The Sands Bethlehem boasts only 300 hotel rooms and sits two time zones away from the glitz of the Vegas Strip. The Sands must turn over to Pennsylvania 55 cents of each dollar it wins from gamblers, money the state then distributes to local governments, economic development efforts and to general government expenses.
The high tax doesn’t seem to deter gambling there. During the first nine months of this year, customers bet roughly $3.2 billion at slot machines and table games at the Bethlehem Sands, generating $279 million in winnings revenue.
By contrast, at the two Sands hotels in Vegas -- the Palazzo and Venetian with a combined total of 7,100 rooms and an on-site Maserati dealership -- gamblers bet less: about $2.7 billion on slots and table games combined. A slightly higher “win rate” gave the Vegas properties more casino revenue: $312 million.

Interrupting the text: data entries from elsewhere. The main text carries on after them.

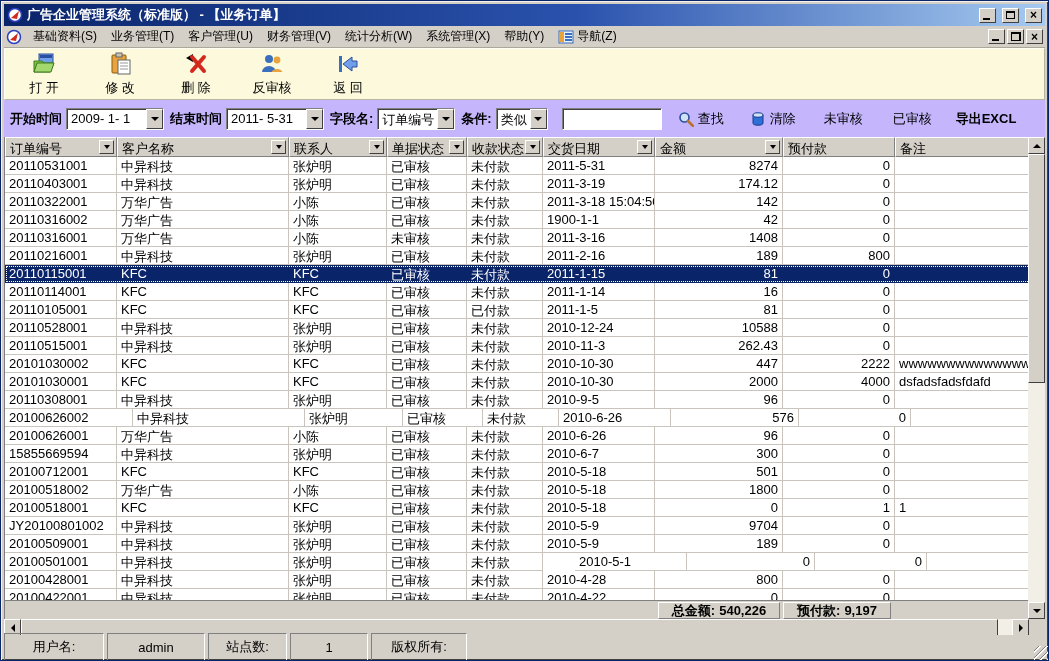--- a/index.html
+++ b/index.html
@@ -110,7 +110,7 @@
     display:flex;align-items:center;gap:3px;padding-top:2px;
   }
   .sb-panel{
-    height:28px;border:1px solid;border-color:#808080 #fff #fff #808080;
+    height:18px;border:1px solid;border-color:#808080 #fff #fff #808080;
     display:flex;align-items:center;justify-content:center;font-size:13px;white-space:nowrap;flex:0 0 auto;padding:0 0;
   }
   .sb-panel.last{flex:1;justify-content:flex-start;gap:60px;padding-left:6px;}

But throw in profits from off the casino floor -- money from the hotel rooms, restaurants, convention space and other operations that are largely absent in Bethlehem -- and the Vegas properties dominate. So far this year, the Sands took in $252 million in profits from its Strip properties, and just $68 million from Bethlehem.
The profitability gap between the Sands in Nevada and the Sands in Pennsylvania bolsters the industry argument that higher taxes tend to produce less appealing casinos, and ones that mostly target local gamblers.
“Ten percent would be very attractive from an investor’s perspective,” Bill Eadington, an economics professor at the University of Nevada, Reno, said of the proposed Florida casino tax. “If the primary focus is to patch the budget, the tendency is to go much higher. Then you do end up sometimes with very nice slot halls.”
Andrew Smith, head of research for the AGA, pointed to Illinois’ 50 percent tax rate as the kind of example Florida shouldn’t follow.
“The thing Illinois has learned was you don’t give your properties much money left over to reinvest in their properties,” Smith said. “When you go to Illinois, frankly, some of the properties aren’t that nice.”